After the turkey is carved, the cranberries consumed and the stomachs stuffed, the 18 Thanksgiving Day guests at Stefan Plambeck's St. Paul home will gather around a turkey-shaped menorah to celebrate another holiday of the day: Hanukkah.

Many U.S. Jews are calling it Thanksgivukkah and finding special ways to mark the rare confluence of holidays, knowing that by some estimates it won't happen again for another 79,000 years.

Cooks will top sweet potato latkes with cranberry sauce. Children in Jewish religion classes have made hand-traced paper turkeys with candles for plumes. Among e-cards available for the dual holiday: "Happy Thanksgivukkah" and "Gobble Tov!"

"Mostly people are just having fun with the convergence, but the truth is that there are a lot of real connections between the two," said Rabbi Adam Spilker, of Mount Zion Temple in St. Paul, the oldest synagogue in Minnesota.
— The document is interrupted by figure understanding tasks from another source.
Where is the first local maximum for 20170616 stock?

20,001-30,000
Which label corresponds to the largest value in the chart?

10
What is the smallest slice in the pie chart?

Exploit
"The gratitude for our freedom is certainly central to both holidays," he said. "Thanksgiving obviously was instituted by the pilgrims to give thanks for the harvest and for religious freedom of being in America, and the Maccabees in the story of Hanukkah as well were celebrating their religious freedom from Syrian-Greek tyranny."

At the Talmud Torah of Minneapolis, a Jewish supplemental school, teachers have been embracing the convergence of holidays with students, said Susie Chalom, executive director. Much of their curriculum "has to do with gratitude to God and to the country we live in for the blessings of freedom," she said.
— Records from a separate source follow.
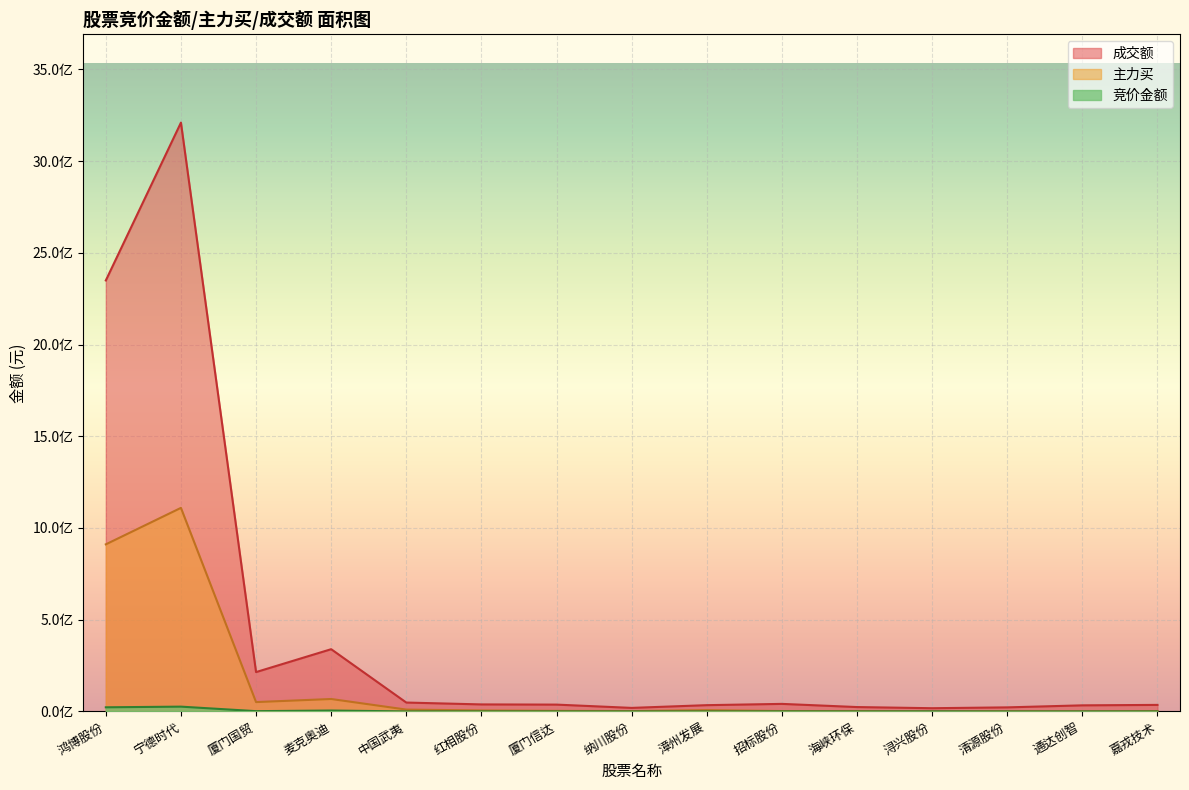

True or false: 主力买 and 成交额 cross at least once.

False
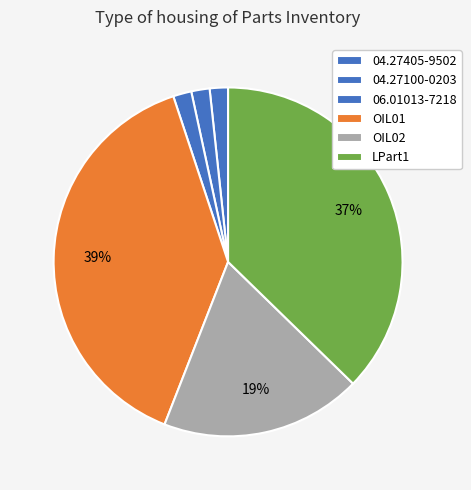

Rank the categories by value from lowest to highest.

04.27405-9502, 04.27100-0203, 06.01013-7218, OIL02, LPart1, OIL01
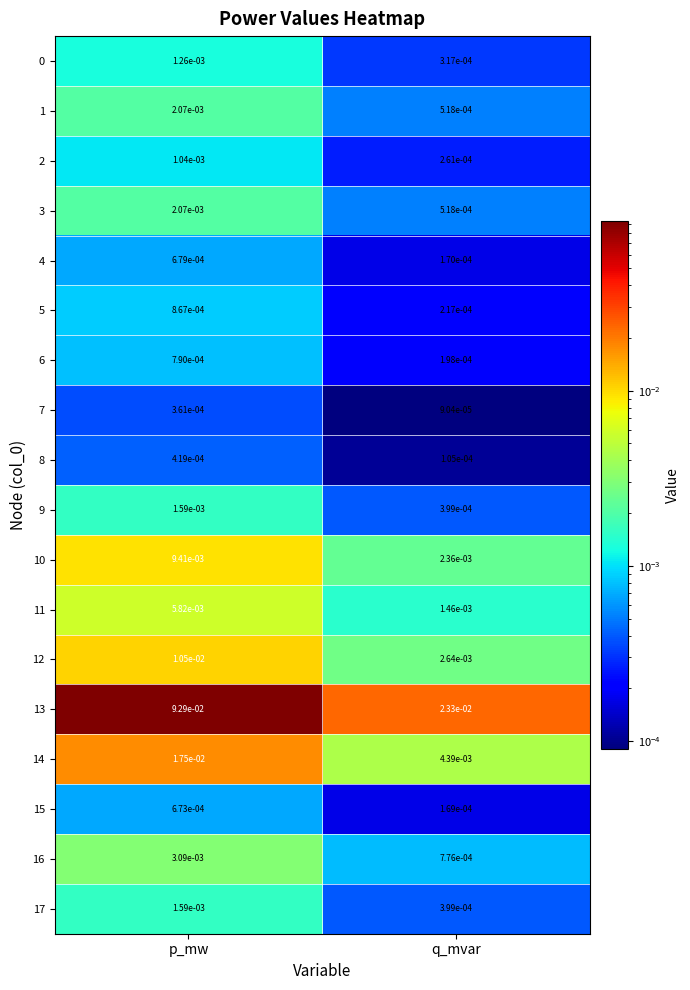

Rank the categories by 5 value from highest to lowest.

p_mw, q_mvar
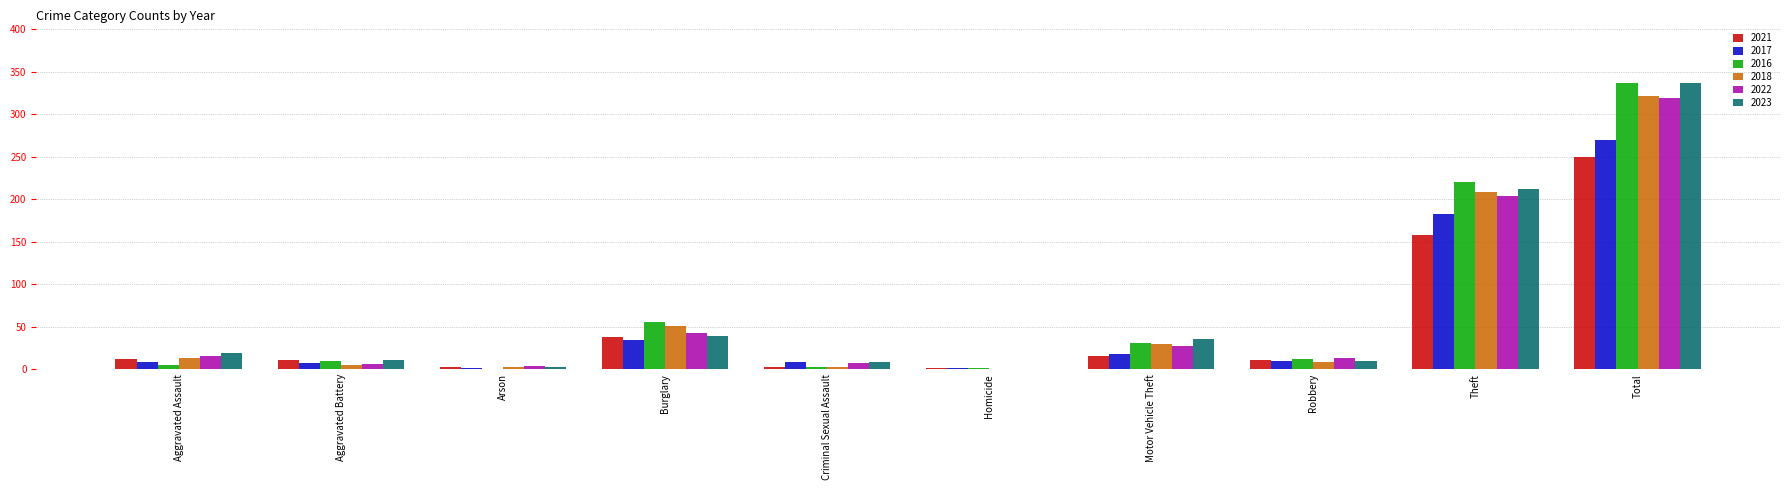

Between Motor Vehicle Theft and Theft, which series saw the biggest shift?

2016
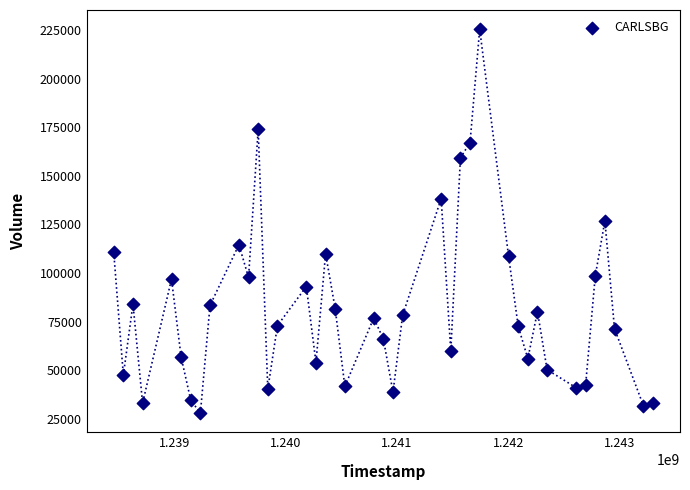

What is the range of Y values (max minus min)?

197500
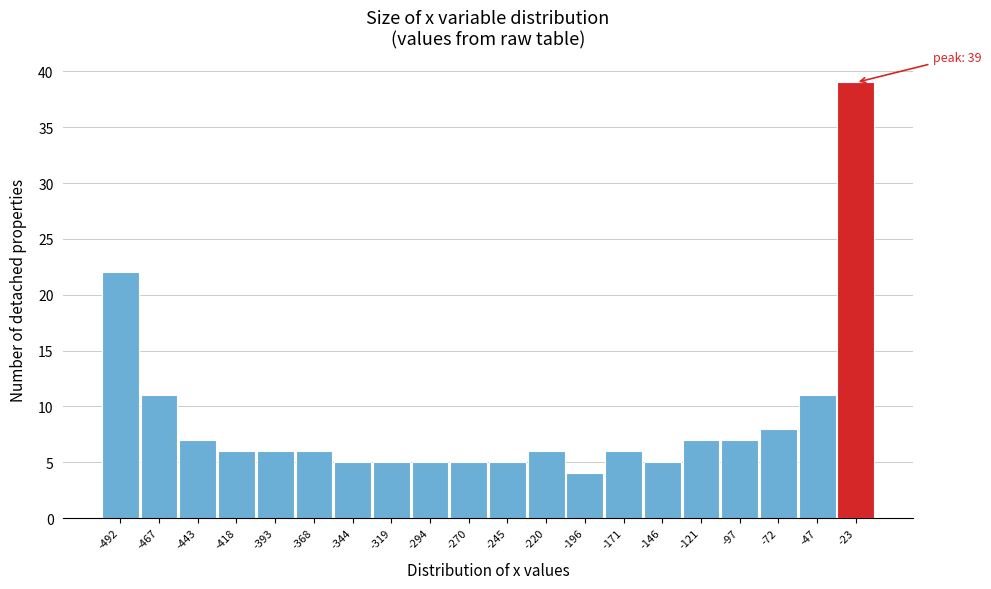

Reading left to right, what are all the values shown in this chart?

-492=22	-467=11	-443=7	-418=6	-393=6	-368=6	-344=5	-319=5	-294=5	-270=5	-245=5	-220=6	-196=4	-171=6	-146=5	-121=7	-97=7	-72=8	-47=11	-23=39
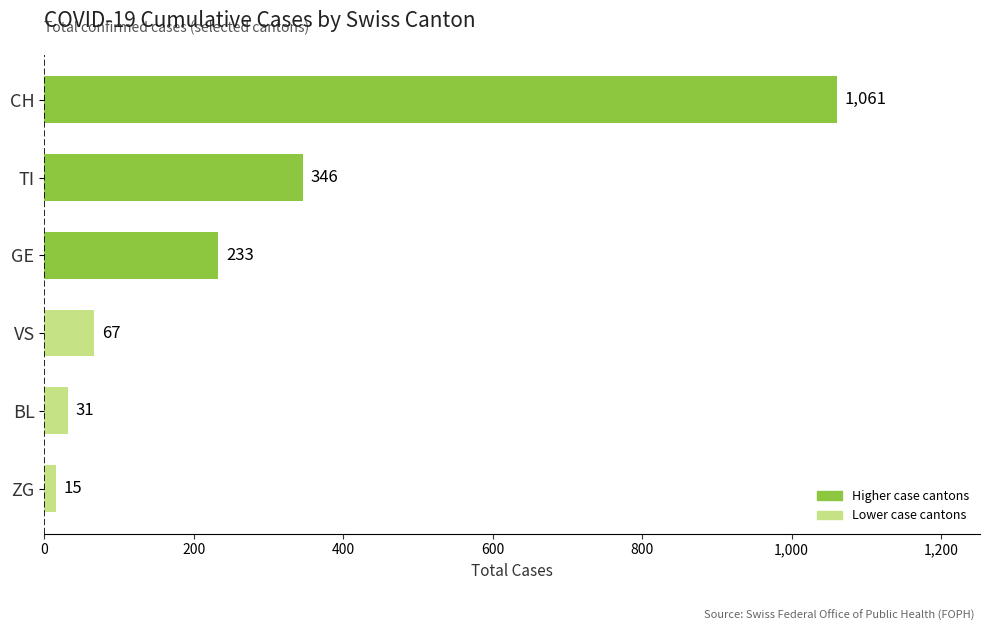

Are the bars horizontal?

Yes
Falling on the Thanksgiving holiday will mean more families will be together for Hanukkah, she said. "It's wonderful, you know, because parents expect their kids home [from college] anyway for Thanksgiving."

At Beth El Synagogue in St. Louis Park, Rabbi Avi Olitzky said the two holidays have a "similar bedrock" rooted in Sukkot, a biblically mandated Jewish festival giving thanks for the fall harvest.
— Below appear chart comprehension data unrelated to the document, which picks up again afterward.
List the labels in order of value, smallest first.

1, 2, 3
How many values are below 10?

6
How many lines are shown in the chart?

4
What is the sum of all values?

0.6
"It's really special to have the opportunity to celebrate both, and when the two become one, you have to work extra hard to make sure that one doesn't become shortchanged," Olitzky said. "I think you remember the principals of both. … For Thanksgiving it's a focus on freedom and our pride as Americans, and for Hanukkah it's a focus on freedom and our pride as Jews."

Often, Hanukkah falls in December and gets compared to Christmas. Spilker said he's not worried about Thanksgiving Day overshadowing the Jewish holiday this year.

"I only think it gets accentuated," he said. "There are enough connections between the two holidays that actually will help bring out the true meaning of Hanukkah, which actually gets diminished when it gets compared to Christmas and becomes a gift-giving holiday only."

Risa Kessler, of Golden Valley, will be setting an autumn-hued table for 12 on Thursday, with Hanukkah-themed napkins.

She'll serve turkey, stuffing and vegetables. There will be sweet potato latkes served alongside mashed potatoes, and for dessert there will be apple pie, pumpkin bars and Hanukkah cookies.

"It's bridging the two," she said.

In St. Paul, Plambeck said he plans to serve his houseful of guests a traditional Thanksgiving dinner around 5 p.m., and then, after the meal is finished, they will light the candles on the turkey menorah and celebrate Hanukkah.

Plambeck said he ordered the piece, created by a 9-year-old boy and sold for $50 online as a Menurkey, as a keepsake to commemorate the occasion. It sits atop his already decorated table.

"I'm only going to use the Menurkey for one night," he said. "I want everybody to sign their names on the plaster Menurkey as a memory of this one night where Hanukkah and Thanksgiving coincide."